8 Recall $D(y, \hat{y})$ is a distance metric between our model’s output and the actual value of the function we are trying to fit. (a) provide an alternative definition of the distance metric; hint: absolute difference perhaps? (b) how does it compare to our current choice for a distance metric we have already defined?
9 Why do you think the error function is defined as the mean distance $< D(y, \hat{y})>$ and not just as the sum of distances?
10 Try implementing learning in python [or whichever language you are most familiar with] with the example model and learning rates we derived in example 1.1
- To do this, you need to choose arbitrary constants for the parameters to the function $F(x)$ which the model will try to approximate.
- Generate some data with these parameters by generating a set of $(x, F(x))$ pairs.
- Implement the learning equations and try to recover the values you picked for the parameters from the data alone using the model. Note: you will need to define a number of iterations to train your model for.
- Analyze how the model learngs by making a plot of error with respect to each iteration of the training process and a 3D plot of error with respect to each pairing of $(w_1, w_2)$.
- From your plots of error with respect to training iteration $t$, what is the minimal iteration for which the model would be sufficient?
- Now try training the model another two times and making the plots again. Compare the plots. What phenomenon do you notice?
- Try using the distance metric you defined from question (8) to train this model. Compare your results with the training with the original distance metric.
- Now regenerate the data but for each datapoint add some random noise from the normal distribution [or just regular uniform random noise]. Redo your plots and see whether random noise changes anything.
11 Derive an equation for $r$ given a model with the format $f(x, w) = wx$ with the derivative rule $\frac{dD}{\partial w} = (y-wx)w$
12 Implement this model in python using the code you wrote for exercise (10)
- Generate a dataset with the function $f(x) = w$ for some $w$ you choose
- Implement learning with your answer to question $3$ in python
- Run the algorithm four times for $\alpha = 0.025, 0.2, 0.6, 1.0$ for a number of iterations $n = 1000/\alpha$
- For each of the four times you run the algirithm, plot the values of $w$ and $E$ for every iteration.
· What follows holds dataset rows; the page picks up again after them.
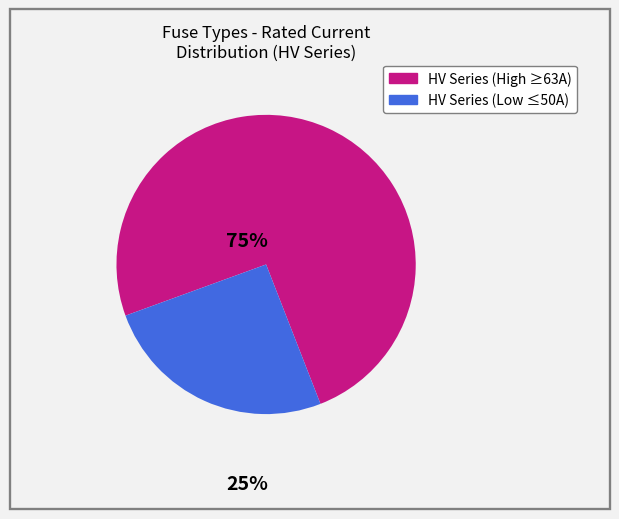

Is there a majority slice in this chart?

Yes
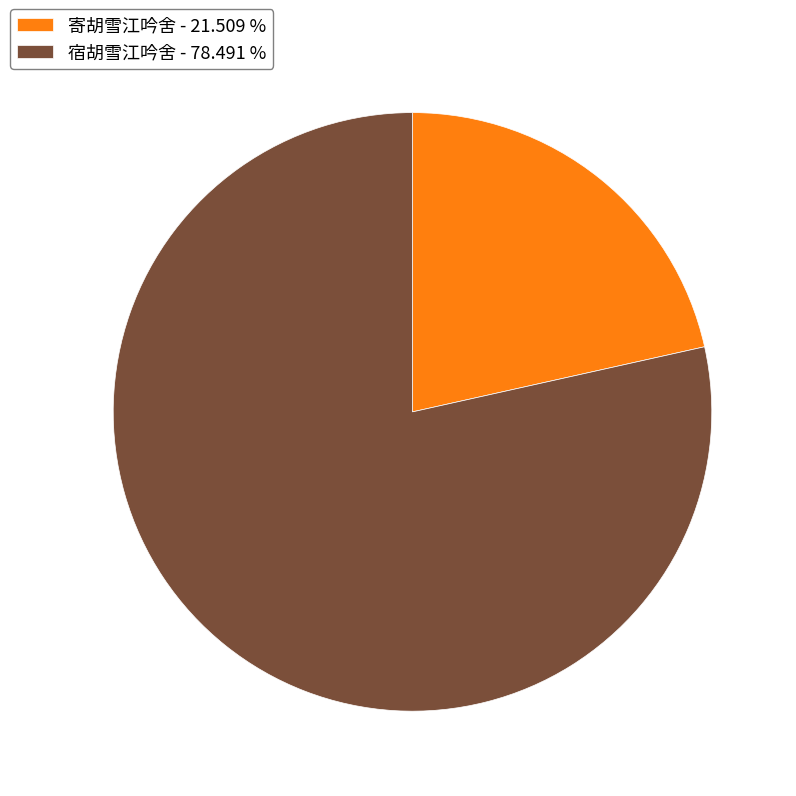

Do 寄胡雪江吟舍 and 宿胡雪江吟舍 together represent more than half of the pie?

Yes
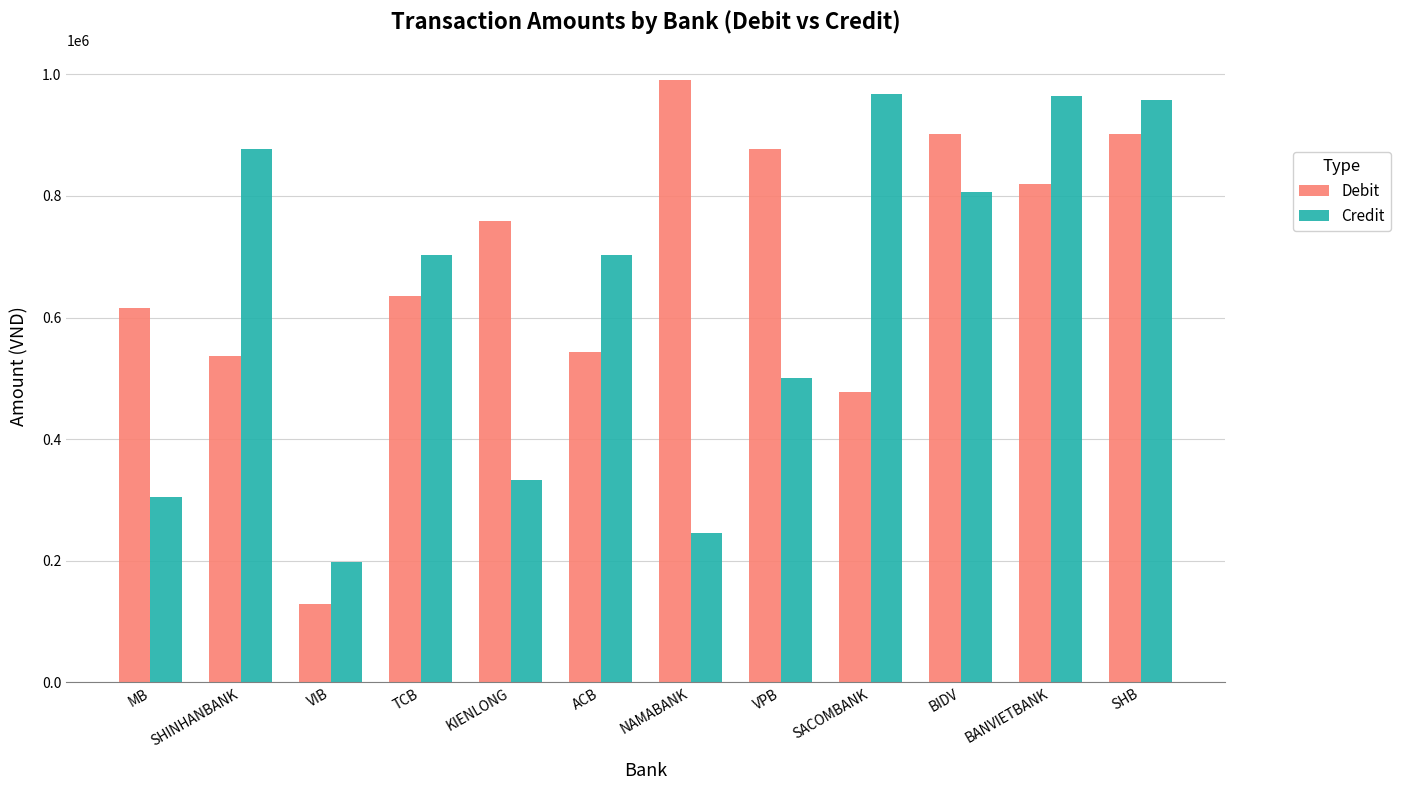

How many categories are shown in the chart?

12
- Compare your plots for each time you run the algorithm.
- Write up a little report summarizing your results and your thoughts as to why they are what they are.
13 Consider that you have multiple data sources which you think all are explained by the same model but differ on the placement of their x-values, i.e. for data source A the x values are between $[0,10]$ for data source B between $[90, 130]$ etc. Can you devise a method to train one model from all these data sources?
14 This is a very important philosophical question. What is this form of function approximation good for and what is it not good for?
15 Imagine the data comes in three dimensions. How would things change? Can you try writing down equations?
16 A tip – training the inverse function is the same as training the function itself.